*** Opening DATASET ENTRIES ***

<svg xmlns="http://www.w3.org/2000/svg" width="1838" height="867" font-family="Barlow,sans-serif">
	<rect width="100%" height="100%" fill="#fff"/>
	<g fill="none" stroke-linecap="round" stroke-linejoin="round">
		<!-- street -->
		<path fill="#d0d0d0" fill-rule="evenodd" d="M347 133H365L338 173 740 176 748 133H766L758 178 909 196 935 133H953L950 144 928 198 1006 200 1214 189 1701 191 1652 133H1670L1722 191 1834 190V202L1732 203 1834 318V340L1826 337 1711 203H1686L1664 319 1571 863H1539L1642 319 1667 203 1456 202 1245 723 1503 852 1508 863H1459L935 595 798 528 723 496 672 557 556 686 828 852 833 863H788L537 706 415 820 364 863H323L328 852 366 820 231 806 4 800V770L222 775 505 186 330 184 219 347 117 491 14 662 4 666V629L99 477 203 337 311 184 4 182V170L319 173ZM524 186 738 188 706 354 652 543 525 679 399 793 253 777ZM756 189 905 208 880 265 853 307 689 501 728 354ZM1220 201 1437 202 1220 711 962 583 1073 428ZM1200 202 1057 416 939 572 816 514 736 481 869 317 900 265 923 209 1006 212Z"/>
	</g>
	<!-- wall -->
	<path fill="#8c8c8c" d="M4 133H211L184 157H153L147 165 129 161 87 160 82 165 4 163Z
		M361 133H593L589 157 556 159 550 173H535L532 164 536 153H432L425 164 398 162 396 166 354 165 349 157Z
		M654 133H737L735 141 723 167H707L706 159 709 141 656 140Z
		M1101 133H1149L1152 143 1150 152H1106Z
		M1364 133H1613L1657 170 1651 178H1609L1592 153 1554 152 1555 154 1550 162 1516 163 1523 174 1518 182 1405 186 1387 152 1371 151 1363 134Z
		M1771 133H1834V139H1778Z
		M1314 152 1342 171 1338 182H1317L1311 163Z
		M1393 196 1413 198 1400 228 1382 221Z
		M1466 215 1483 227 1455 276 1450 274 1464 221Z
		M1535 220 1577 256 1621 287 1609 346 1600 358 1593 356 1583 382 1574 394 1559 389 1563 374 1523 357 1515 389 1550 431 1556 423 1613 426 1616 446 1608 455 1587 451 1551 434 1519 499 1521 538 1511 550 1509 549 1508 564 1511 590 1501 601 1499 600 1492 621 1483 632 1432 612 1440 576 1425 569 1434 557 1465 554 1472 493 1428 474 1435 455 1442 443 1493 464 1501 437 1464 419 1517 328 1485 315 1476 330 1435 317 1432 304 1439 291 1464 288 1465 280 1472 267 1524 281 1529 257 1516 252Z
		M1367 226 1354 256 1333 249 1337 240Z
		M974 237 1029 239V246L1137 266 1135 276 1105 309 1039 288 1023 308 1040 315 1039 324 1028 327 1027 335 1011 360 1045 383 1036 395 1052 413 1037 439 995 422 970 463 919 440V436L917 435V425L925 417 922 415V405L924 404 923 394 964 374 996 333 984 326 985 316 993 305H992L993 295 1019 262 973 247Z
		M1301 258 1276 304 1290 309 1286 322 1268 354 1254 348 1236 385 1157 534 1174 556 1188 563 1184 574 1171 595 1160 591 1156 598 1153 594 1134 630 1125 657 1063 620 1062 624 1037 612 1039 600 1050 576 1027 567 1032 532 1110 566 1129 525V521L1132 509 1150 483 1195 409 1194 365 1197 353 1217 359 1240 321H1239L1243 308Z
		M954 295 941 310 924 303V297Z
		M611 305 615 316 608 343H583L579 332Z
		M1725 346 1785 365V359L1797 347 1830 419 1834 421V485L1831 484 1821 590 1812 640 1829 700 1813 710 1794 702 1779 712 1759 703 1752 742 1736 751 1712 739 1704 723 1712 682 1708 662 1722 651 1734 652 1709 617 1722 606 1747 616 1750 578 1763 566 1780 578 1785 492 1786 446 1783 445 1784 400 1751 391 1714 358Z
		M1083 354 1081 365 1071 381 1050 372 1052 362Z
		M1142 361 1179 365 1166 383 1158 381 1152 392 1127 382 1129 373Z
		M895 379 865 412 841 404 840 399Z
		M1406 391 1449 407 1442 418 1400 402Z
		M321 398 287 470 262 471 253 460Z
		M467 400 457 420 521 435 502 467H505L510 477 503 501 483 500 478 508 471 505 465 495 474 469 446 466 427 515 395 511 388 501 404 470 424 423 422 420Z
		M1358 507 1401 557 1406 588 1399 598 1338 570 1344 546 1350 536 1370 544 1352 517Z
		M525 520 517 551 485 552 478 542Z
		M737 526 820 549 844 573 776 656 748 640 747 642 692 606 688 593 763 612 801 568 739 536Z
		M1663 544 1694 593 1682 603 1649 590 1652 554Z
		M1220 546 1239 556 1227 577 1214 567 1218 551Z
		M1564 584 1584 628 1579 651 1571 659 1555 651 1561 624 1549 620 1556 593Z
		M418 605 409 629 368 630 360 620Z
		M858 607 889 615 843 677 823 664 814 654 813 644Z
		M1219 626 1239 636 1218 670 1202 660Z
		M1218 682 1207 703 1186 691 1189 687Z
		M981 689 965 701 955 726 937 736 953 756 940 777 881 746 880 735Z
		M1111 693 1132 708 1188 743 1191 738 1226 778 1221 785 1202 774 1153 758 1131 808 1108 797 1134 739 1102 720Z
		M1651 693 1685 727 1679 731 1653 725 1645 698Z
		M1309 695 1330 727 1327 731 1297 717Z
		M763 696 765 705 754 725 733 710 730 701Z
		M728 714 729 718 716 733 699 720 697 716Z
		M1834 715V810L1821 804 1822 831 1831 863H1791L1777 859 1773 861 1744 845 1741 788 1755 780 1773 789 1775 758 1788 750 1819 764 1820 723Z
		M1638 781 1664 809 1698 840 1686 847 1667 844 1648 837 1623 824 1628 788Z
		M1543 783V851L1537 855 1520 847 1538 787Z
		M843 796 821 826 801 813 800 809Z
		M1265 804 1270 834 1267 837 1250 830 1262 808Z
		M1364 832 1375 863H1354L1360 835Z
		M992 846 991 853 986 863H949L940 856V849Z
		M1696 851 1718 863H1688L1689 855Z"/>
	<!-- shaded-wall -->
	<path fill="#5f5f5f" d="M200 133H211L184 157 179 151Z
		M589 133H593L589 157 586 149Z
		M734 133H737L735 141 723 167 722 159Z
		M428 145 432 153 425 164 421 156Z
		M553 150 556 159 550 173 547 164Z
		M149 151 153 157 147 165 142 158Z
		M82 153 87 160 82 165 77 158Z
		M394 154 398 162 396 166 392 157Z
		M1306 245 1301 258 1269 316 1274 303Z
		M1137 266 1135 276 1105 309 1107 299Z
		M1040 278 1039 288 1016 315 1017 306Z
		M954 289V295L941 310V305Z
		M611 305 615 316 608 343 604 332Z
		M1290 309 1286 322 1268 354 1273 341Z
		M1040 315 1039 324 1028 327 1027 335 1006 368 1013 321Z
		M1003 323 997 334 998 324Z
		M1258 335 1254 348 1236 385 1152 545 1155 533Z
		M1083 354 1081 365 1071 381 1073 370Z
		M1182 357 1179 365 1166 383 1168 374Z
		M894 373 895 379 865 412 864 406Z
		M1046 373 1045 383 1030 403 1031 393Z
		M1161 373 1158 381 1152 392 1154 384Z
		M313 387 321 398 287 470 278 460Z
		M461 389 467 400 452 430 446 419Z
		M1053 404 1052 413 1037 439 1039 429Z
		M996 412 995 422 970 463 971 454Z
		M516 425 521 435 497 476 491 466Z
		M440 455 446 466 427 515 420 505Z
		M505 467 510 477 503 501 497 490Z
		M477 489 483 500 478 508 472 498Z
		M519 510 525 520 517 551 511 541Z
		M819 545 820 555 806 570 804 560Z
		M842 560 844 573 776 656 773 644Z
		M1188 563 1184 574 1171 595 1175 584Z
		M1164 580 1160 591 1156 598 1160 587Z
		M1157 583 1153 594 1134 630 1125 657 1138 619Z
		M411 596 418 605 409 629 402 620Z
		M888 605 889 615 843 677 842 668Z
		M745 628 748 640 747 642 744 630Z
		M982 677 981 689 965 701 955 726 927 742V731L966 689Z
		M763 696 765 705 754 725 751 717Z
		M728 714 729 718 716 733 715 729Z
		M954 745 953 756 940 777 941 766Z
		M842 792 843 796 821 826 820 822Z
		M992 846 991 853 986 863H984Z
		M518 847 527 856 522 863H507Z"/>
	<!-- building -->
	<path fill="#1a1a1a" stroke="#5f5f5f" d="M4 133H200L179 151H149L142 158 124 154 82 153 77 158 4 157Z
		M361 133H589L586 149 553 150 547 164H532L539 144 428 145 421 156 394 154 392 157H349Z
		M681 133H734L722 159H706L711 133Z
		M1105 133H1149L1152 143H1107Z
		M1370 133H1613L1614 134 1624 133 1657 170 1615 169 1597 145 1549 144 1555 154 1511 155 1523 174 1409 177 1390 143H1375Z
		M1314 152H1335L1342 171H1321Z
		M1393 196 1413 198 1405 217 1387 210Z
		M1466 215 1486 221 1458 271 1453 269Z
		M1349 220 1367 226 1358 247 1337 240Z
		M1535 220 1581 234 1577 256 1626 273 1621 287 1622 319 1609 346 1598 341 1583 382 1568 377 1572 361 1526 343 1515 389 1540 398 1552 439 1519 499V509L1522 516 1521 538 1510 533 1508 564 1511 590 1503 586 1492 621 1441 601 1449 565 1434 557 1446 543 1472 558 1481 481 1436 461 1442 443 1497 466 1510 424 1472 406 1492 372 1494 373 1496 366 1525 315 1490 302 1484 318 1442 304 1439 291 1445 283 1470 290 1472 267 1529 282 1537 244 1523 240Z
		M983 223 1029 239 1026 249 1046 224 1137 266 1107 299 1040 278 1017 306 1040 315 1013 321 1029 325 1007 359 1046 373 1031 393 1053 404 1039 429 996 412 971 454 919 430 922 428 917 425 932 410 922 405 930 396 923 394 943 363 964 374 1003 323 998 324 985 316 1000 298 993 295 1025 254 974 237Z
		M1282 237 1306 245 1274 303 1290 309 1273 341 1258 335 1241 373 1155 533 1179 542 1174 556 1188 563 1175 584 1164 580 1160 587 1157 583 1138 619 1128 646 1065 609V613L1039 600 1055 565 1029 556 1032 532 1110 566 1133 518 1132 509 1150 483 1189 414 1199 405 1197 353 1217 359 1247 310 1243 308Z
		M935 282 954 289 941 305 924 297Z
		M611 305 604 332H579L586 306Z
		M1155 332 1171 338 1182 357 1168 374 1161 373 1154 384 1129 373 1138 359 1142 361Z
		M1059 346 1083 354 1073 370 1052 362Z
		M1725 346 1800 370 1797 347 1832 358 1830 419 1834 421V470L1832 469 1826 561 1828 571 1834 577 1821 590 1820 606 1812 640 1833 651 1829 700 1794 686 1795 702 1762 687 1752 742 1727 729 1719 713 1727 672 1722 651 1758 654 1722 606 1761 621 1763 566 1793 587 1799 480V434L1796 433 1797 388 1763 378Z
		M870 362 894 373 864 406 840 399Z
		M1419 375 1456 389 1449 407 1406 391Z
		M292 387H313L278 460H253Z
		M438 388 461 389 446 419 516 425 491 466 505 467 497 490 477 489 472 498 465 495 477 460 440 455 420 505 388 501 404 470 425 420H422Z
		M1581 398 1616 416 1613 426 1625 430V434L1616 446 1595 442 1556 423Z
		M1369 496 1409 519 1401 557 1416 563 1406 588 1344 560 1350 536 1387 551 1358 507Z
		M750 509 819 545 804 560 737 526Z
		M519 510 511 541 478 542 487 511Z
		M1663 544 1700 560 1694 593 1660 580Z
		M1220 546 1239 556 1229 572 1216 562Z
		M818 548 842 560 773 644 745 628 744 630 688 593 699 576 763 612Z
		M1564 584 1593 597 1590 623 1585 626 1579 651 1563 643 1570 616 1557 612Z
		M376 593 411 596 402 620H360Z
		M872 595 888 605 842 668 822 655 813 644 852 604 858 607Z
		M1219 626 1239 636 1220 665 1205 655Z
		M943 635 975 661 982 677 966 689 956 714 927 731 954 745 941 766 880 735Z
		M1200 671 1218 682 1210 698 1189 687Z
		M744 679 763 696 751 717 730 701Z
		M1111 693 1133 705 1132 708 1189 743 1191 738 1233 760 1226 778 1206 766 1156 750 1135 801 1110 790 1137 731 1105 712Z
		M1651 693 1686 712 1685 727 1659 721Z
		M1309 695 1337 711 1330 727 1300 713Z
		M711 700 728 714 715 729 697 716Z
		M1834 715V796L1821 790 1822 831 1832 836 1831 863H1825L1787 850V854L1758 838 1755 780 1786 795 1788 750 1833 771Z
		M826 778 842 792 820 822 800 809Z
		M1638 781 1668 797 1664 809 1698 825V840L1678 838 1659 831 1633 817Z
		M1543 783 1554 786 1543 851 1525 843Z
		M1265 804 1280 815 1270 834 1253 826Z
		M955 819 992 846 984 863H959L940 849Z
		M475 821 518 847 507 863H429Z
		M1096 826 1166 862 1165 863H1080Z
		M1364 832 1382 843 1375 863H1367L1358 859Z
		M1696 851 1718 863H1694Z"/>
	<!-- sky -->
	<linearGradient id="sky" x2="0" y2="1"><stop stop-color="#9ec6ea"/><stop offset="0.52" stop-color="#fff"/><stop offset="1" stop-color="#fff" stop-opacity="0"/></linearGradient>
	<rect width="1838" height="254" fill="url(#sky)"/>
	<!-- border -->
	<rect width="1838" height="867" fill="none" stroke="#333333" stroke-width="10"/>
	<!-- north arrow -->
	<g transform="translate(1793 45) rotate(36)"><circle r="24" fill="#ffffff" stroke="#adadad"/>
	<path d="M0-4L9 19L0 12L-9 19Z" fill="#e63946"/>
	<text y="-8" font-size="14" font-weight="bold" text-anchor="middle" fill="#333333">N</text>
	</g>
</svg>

*** Closing DATASET ENTRIES ***
*** Opening DATASET ENTRIES ***

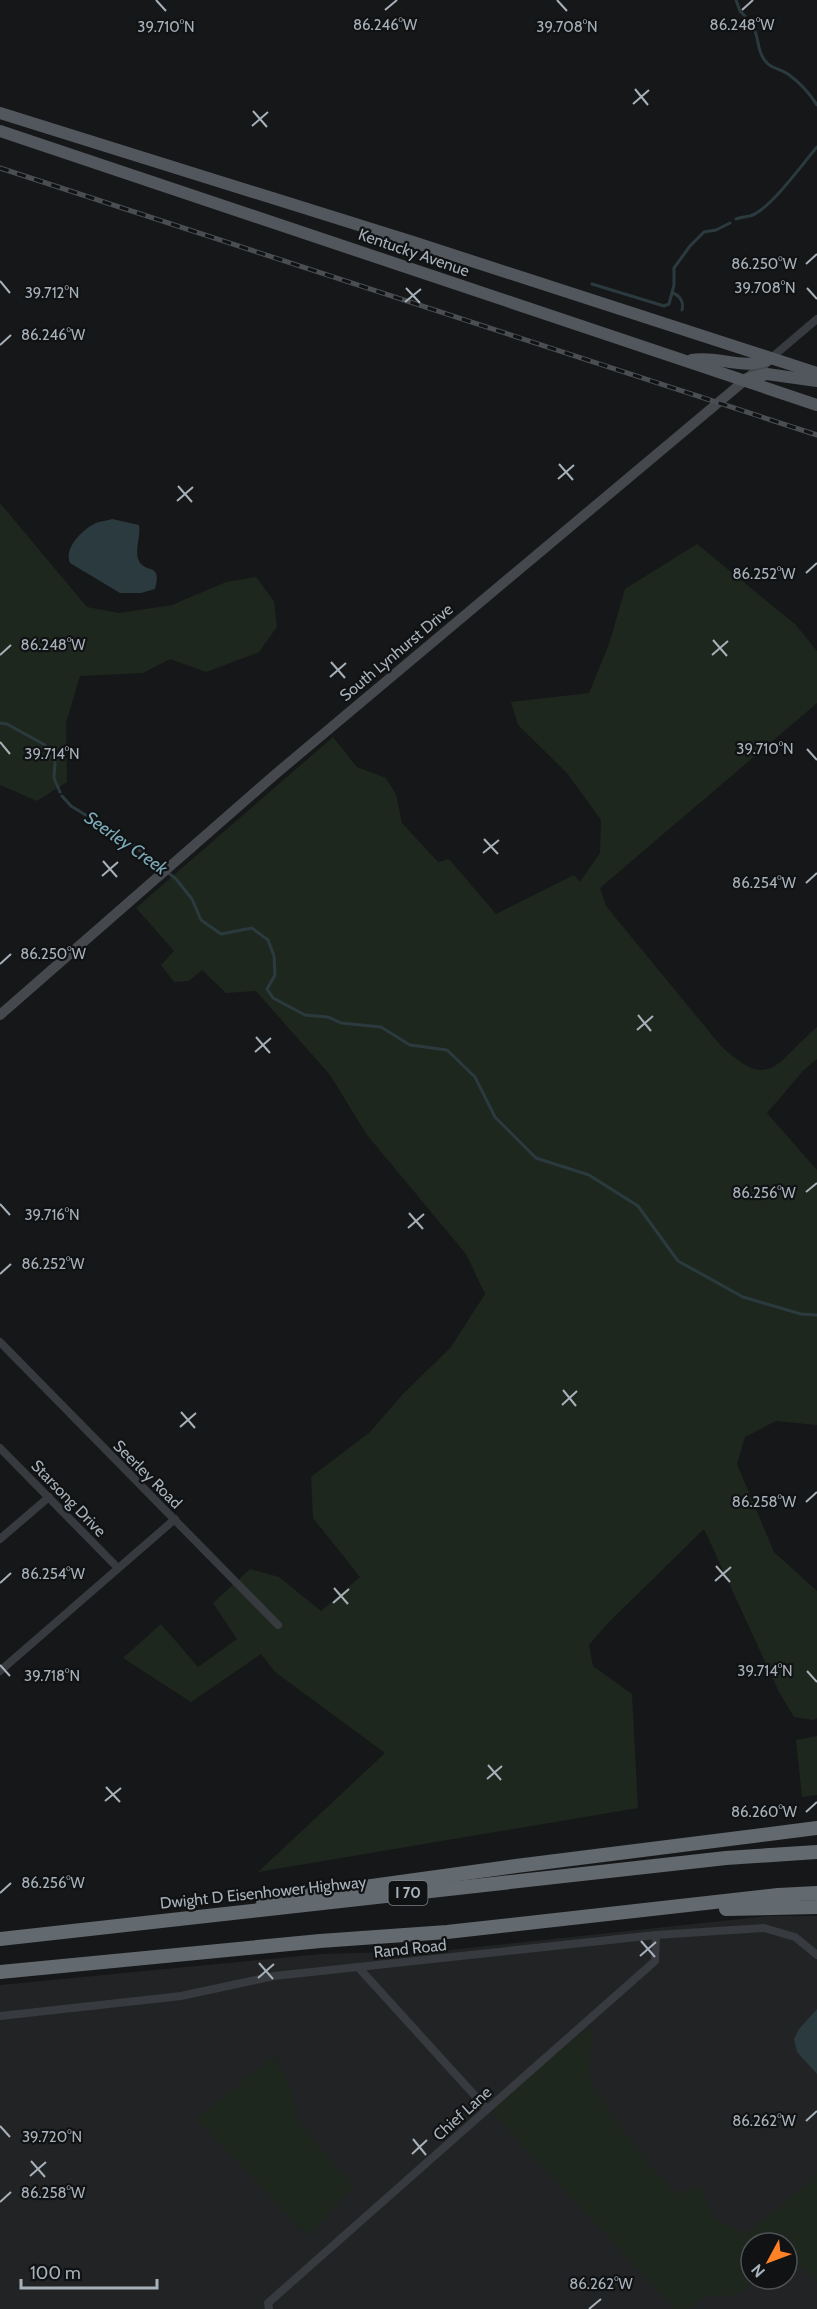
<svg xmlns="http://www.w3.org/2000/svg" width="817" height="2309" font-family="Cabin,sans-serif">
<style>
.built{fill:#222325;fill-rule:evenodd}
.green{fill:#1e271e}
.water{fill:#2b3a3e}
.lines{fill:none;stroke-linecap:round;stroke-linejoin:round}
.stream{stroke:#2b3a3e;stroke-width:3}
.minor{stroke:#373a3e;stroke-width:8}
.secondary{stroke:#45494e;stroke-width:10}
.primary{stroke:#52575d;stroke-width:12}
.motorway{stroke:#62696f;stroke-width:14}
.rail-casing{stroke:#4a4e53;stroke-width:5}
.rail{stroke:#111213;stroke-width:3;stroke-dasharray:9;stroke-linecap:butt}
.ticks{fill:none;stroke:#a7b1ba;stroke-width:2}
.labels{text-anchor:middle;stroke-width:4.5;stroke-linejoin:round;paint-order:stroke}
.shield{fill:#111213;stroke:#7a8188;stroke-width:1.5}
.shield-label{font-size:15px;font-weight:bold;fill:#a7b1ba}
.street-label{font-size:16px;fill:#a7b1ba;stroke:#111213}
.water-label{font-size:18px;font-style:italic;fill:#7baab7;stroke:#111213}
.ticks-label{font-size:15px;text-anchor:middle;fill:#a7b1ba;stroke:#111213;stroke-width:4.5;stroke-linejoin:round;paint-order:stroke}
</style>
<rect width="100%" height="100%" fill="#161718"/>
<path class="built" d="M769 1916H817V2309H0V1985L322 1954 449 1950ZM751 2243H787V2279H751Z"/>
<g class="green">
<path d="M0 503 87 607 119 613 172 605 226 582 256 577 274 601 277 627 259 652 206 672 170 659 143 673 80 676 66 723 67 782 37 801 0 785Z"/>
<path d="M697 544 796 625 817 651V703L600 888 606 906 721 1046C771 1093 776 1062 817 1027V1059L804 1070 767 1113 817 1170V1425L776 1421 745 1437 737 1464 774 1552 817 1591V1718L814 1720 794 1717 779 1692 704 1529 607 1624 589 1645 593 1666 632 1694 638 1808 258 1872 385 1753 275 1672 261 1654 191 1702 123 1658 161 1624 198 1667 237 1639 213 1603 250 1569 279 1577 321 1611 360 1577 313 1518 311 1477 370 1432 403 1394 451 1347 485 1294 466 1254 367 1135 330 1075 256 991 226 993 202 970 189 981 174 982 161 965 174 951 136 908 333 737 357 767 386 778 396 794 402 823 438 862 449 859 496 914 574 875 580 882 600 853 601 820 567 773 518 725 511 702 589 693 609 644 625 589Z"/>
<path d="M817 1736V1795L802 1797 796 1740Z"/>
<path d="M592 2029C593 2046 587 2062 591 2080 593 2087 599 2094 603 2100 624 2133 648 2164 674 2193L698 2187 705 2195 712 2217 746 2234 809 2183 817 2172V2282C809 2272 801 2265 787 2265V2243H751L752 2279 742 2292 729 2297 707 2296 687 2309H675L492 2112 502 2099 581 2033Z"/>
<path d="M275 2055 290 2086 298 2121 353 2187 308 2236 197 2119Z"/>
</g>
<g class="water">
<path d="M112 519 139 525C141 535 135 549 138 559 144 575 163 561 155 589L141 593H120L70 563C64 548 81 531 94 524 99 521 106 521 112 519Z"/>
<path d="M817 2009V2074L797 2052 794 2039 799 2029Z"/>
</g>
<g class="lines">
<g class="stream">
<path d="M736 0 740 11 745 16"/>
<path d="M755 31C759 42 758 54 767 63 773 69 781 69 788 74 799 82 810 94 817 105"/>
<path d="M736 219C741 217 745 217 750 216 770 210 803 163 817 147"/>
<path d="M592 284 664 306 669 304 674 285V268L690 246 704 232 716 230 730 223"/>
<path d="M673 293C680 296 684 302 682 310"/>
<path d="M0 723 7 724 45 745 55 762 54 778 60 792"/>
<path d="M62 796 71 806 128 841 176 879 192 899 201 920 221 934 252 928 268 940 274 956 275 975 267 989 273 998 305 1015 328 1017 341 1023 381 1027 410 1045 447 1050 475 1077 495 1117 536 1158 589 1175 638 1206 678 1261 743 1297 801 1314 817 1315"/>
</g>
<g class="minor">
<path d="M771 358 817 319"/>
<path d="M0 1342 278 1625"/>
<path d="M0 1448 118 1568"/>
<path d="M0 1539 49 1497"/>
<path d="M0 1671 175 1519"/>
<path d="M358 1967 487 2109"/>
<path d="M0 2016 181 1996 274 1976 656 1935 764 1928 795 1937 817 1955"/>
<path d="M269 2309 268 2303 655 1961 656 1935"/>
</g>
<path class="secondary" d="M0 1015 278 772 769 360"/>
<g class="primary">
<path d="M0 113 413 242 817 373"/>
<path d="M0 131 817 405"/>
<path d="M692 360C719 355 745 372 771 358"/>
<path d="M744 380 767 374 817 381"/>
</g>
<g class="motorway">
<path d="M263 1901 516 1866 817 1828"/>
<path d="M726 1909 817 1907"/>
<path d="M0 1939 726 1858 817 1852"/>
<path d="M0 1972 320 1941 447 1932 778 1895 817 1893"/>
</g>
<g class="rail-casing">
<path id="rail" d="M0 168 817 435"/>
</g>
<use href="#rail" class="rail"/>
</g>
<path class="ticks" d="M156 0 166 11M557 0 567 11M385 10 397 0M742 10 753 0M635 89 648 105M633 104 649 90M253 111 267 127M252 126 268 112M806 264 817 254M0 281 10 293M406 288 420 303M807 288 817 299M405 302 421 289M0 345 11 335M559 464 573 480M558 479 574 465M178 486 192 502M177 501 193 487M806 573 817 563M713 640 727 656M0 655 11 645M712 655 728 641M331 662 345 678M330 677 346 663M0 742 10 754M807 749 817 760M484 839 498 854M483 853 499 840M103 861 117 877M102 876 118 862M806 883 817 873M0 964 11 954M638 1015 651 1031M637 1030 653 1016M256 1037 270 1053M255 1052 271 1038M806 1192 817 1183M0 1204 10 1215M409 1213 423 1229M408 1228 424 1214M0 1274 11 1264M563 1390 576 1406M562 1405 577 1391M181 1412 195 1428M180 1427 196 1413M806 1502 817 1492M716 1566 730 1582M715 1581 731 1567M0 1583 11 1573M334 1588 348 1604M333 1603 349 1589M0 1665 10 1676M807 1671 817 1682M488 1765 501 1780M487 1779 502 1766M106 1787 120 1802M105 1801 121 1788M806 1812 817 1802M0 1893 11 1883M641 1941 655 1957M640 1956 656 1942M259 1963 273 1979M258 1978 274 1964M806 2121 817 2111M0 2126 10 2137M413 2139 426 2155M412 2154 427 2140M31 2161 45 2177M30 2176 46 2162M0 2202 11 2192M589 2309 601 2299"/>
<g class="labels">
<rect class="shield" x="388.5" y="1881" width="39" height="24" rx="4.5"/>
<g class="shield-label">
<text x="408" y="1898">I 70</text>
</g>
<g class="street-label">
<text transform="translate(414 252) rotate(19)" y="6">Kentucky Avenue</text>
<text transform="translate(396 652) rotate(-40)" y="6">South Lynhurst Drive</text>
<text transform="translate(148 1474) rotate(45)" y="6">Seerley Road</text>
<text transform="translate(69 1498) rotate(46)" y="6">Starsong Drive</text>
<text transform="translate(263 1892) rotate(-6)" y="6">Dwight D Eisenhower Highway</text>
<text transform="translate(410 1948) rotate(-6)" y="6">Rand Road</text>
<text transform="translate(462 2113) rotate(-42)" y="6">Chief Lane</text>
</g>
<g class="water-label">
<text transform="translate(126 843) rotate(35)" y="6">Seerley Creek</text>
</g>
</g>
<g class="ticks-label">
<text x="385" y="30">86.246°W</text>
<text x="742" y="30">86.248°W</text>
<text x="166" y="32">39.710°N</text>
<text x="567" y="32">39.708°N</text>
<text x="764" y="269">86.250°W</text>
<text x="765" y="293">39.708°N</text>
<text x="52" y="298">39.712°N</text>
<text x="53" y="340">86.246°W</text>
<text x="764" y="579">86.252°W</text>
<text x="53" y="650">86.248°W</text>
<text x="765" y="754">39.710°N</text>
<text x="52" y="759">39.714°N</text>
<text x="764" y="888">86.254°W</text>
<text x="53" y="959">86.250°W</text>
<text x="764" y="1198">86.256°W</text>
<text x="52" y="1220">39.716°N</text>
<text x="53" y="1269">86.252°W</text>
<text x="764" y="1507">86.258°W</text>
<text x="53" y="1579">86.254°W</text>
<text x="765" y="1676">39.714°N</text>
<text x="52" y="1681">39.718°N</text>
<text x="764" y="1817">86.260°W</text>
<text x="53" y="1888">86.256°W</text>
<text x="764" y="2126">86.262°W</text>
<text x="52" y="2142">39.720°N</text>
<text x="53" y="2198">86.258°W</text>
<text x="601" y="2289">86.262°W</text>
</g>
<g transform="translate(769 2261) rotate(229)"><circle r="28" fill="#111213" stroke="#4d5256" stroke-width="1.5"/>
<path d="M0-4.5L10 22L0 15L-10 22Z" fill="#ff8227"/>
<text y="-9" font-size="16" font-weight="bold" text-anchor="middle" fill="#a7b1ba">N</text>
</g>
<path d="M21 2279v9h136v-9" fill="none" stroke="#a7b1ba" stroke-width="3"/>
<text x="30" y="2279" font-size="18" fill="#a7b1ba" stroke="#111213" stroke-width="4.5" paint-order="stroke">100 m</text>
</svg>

*** Closing DATASET ENTRIES ***

● EXERCISE PROMPT
For the string "linecap", return every line of the data where it appears.

● SOLUTION TO THIS TASK
	<g fill="none" stroke-linecap="round" stroke-linejoin="round">
.lines{fill:none;stroke-linecap:round;stroke-linejoin:round}
.rail{stroke:#111213;stroke-width:3;stroke-dasharray:9;stroke-linecap:butt}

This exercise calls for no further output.